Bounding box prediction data
↓↓↓
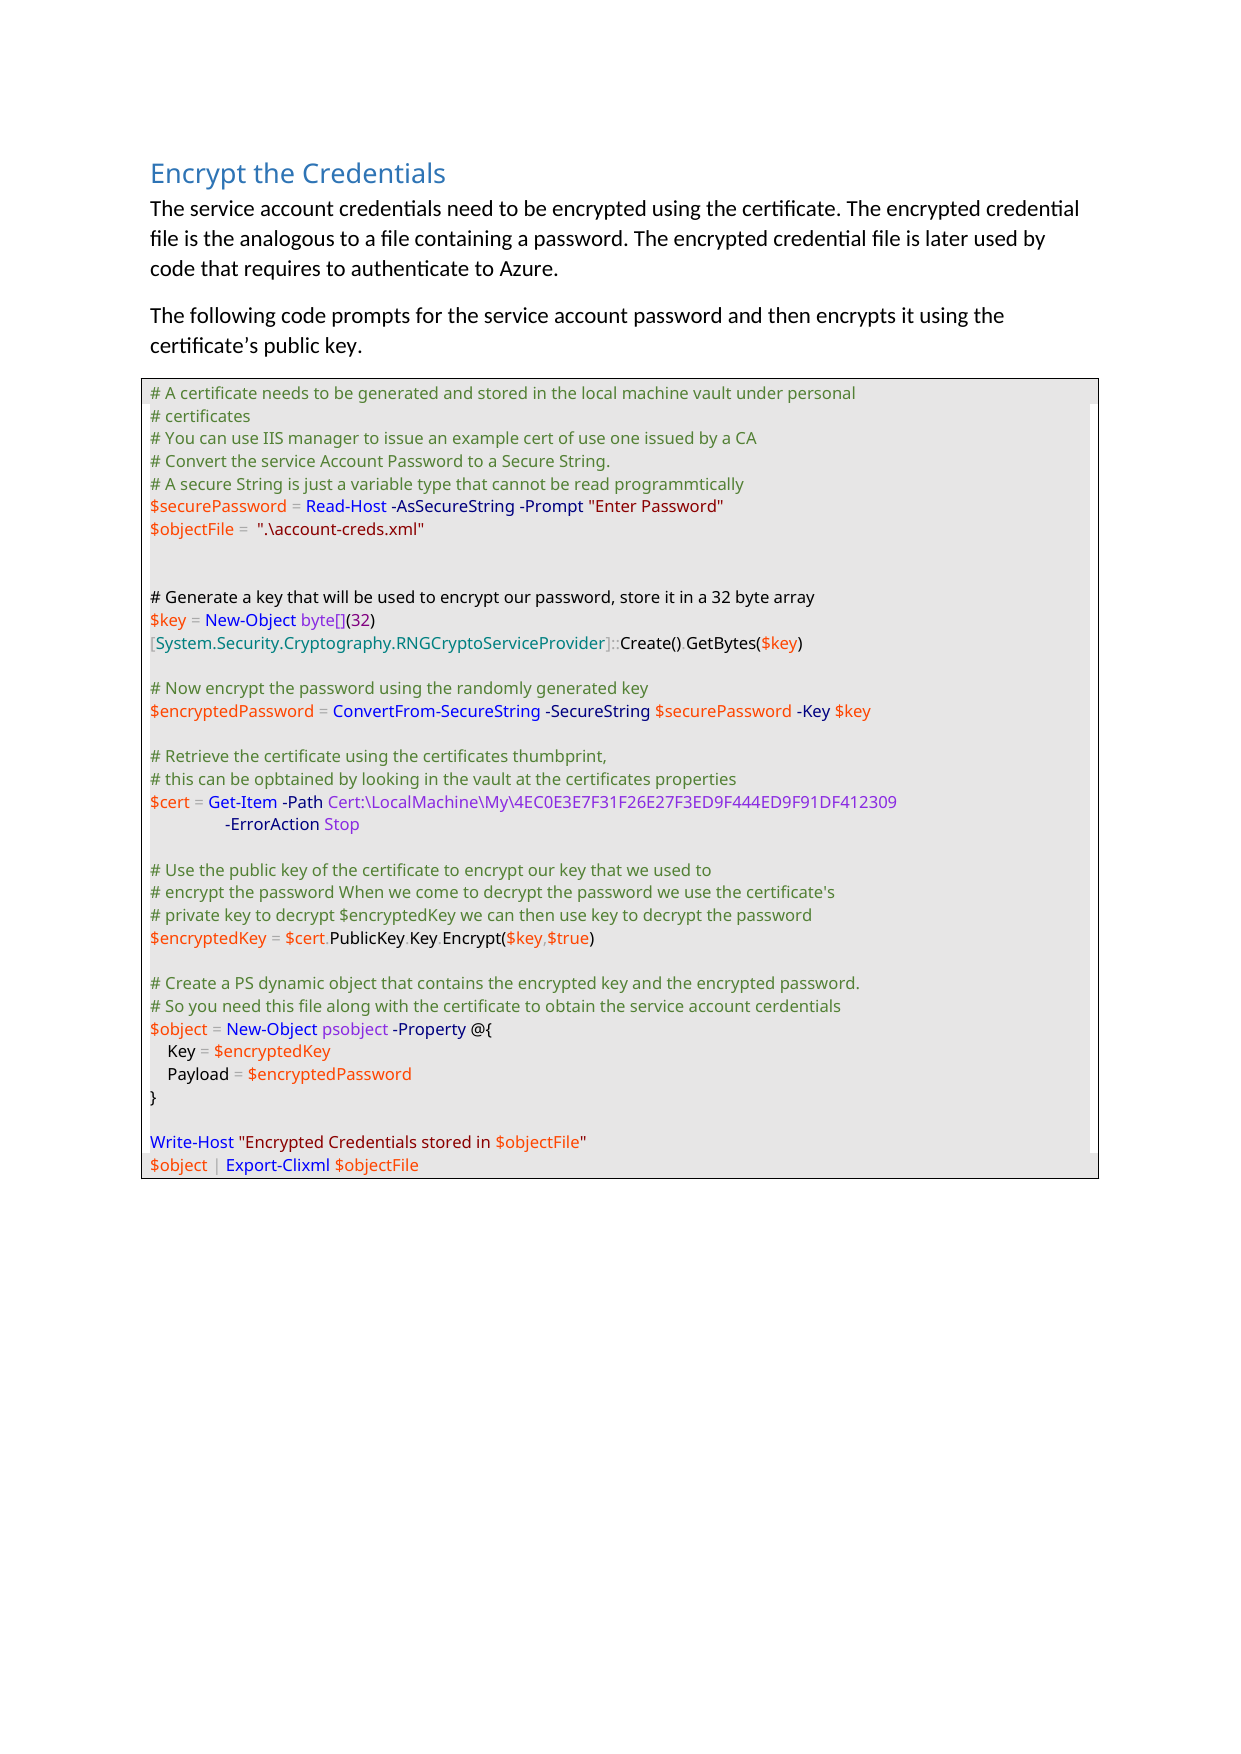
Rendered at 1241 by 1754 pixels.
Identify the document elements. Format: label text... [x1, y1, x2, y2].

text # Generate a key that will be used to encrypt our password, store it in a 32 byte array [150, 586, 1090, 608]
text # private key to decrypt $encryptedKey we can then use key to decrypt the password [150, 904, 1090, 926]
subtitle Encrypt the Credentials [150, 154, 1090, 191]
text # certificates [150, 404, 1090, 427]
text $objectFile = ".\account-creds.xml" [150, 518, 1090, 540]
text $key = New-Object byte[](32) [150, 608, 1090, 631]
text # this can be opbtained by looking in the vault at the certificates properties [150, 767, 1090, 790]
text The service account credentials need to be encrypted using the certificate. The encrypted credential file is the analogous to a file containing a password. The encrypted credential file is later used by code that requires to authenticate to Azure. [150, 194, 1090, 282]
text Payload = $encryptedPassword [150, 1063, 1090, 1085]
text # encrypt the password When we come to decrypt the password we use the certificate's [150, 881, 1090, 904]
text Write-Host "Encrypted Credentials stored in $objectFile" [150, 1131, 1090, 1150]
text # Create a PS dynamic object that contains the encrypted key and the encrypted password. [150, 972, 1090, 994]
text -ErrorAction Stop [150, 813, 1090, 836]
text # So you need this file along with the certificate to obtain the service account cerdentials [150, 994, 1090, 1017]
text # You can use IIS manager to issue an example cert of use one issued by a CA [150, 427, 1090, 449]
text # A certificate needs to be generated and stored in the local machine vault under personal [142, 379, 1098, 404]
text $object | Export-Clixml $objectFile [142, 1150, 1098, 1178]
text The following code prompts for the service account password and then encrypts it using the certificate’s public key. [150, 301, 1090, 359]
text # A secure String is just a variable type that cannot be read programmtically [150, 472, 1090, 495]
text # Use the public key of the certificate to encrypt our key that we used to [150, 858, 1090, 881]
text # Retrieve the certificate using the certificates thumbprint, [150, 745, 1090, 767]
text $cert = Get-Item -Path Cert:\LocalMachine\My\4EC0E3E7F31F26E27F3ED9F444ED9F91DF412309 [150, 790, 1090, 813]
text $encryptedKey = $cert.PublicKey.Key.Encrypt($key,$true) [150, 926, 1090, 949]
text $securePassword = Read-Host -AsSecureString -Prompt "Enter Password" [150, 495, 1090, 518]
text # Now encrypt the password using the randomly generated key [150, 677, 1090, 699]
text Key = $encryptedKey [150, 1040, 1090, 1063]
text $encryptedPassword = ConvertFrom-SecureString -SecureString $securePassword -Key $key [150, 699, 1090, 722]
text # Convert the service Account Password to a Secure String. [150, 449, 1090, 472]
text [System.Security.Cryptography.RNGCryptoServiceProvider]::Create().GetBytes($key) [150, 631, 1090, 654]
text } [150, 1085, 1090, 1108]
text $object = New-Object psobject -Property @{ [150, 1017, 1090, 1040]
↑↑↑
Exercise goal: For this exercise, gather every line of the data that contains the word "securePassword".

Your solution:
text $securePassword = Read-Host -AsSecureString -Prompt "Enter Password" [150, 495, 1090, 518]
text $encryptedPassword = ConvertFrom-SecureString -SecureString $securePassword -Key $key [150, 699, 1090, 722]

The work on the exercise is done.